Artificial intelligence is rapidly transforming trade finance, moving from pilot stages to widespread use. Adoption among large firms has climbed to 36%, up 18 percentage points in just one year. Citi’s global head of trade and working capital, Adoniro Cestari, noted that AI-driven document processing now delivers high accuracy while cutting processing times from days to minutes.
The expansion of AI infrastructure is also fuelling financing demand, with Citi Research projecting US$7.75 trillion in global AI-related investment by 2030, much of it supported through supply chain finance and structured receivables.
In a notable development, Citi, alongside PwC and the Solana blockchain, successfully tested a tokenised bill of exchange in a simulated environment, completing processes that typically take days in just minutes. The global trade finance market is currently valued at about US$10 trillion.
Small and medium-sized enterprises remain the weakest link. The report highlights AI’s potential to streamline SME credit assessments and unlock lending in a segment long considered too costly for large financial institutions.

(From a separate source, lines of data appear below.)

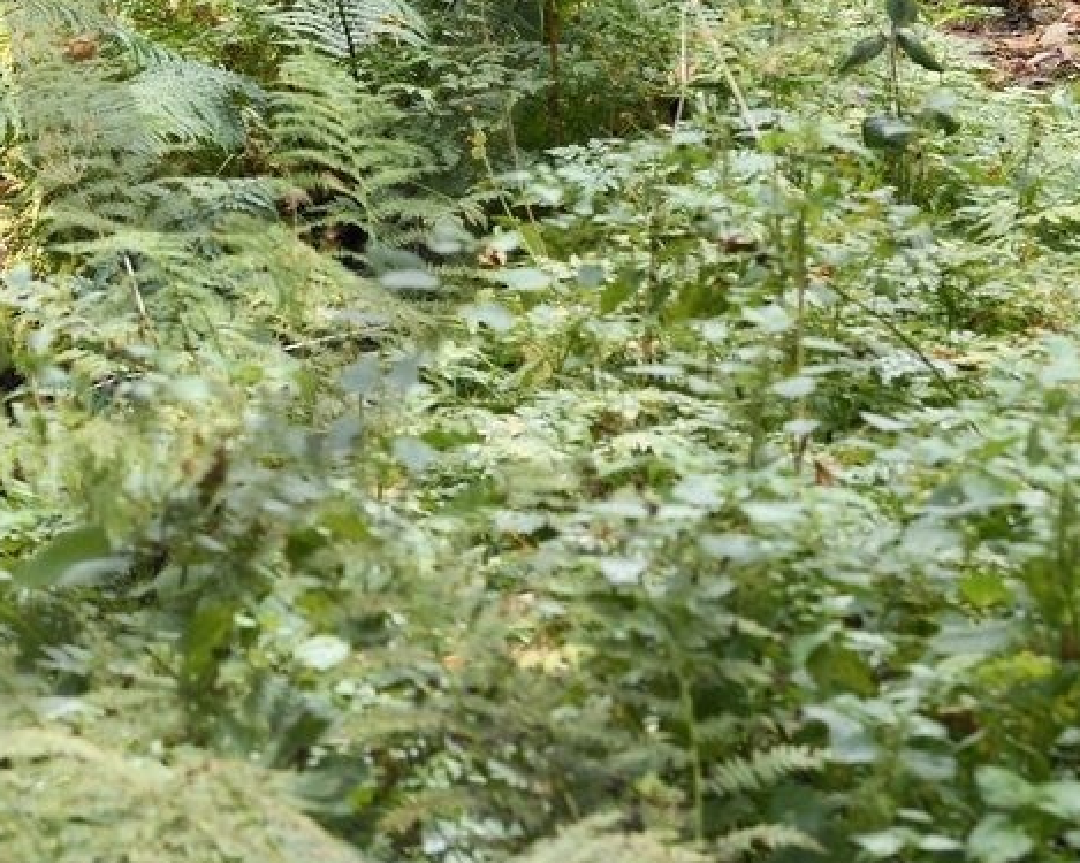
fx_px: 8692
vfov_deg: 5.7
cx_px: -394
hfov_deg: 7.0
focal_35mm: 272
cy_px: -142
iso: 800
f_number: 9
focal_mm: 85
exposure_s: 1/50
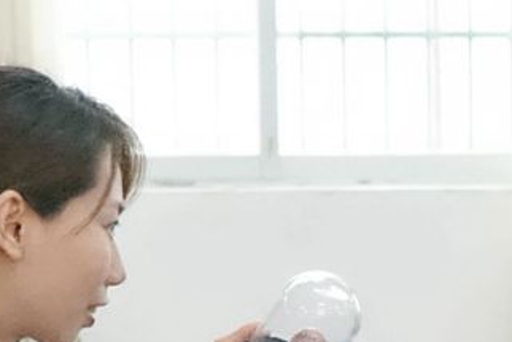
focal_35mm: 179
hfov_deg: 11.5
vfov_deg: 7.4
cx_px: 336
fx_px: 2547
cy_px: 652
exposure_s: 1/320
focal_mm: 31
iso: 12800
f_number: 5
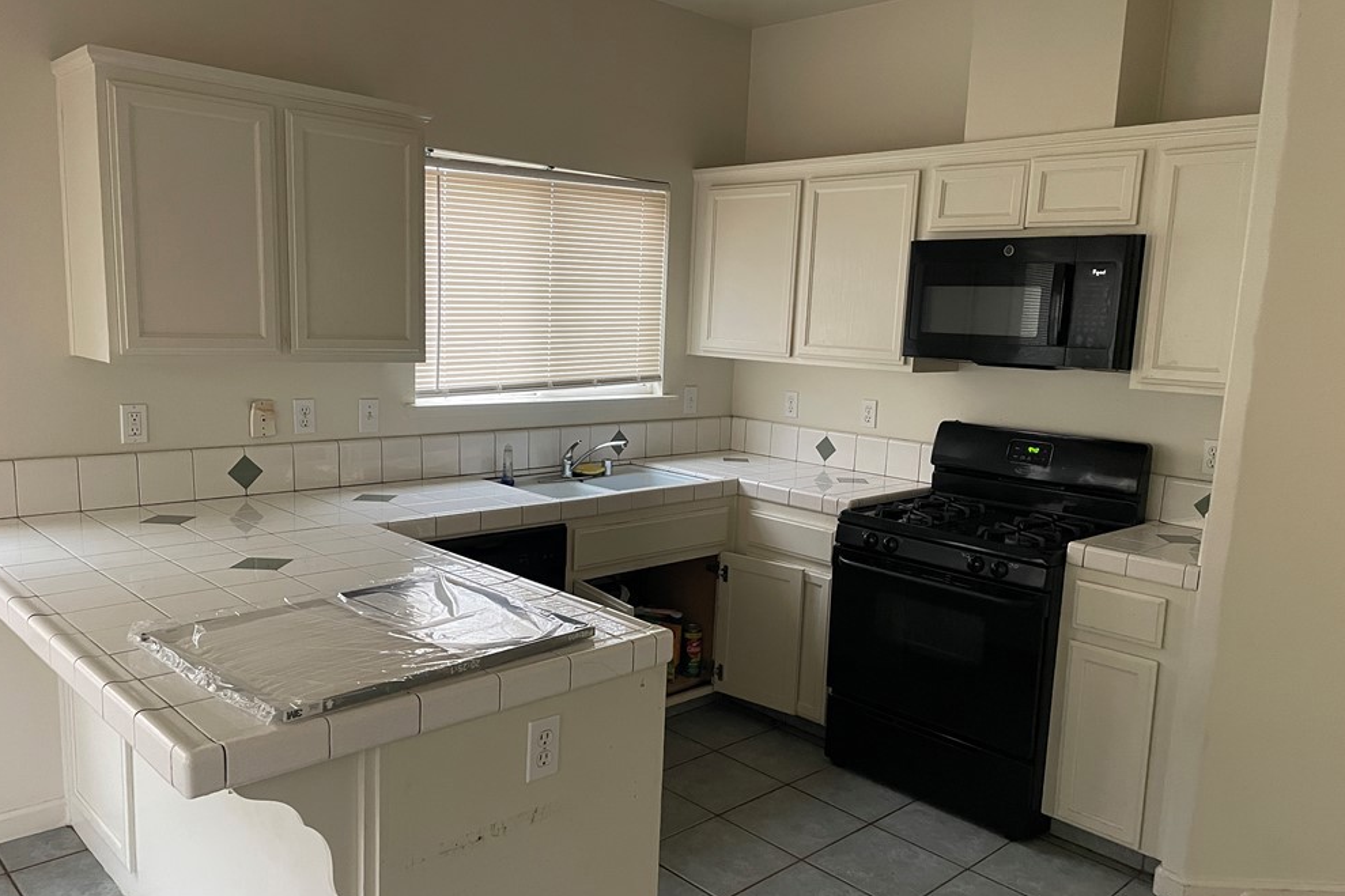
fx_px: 1046
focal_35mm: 28
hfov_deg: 65.5
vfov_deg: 46.3
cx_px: 660
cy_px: 498
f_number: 1.6
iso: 500
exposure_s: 1/60
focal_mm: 4.2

For Africa, the implications are significant. SMEs account for over 90% of businesses and more than 60% of employment and GDP, yet face an annual financing gap estimated at US$300 billion. Trade finance support across the continent meets only about 25% of demand, far below the global average of 60% to 80%.
Citi concludes that the strengthening of trade links between MEA, Asia and Europe presents a growing opportunity for the region. The real test, however, will be whether financial infrastructure, particularly AI-driven solutions, can scale quickly enough to support that expansion.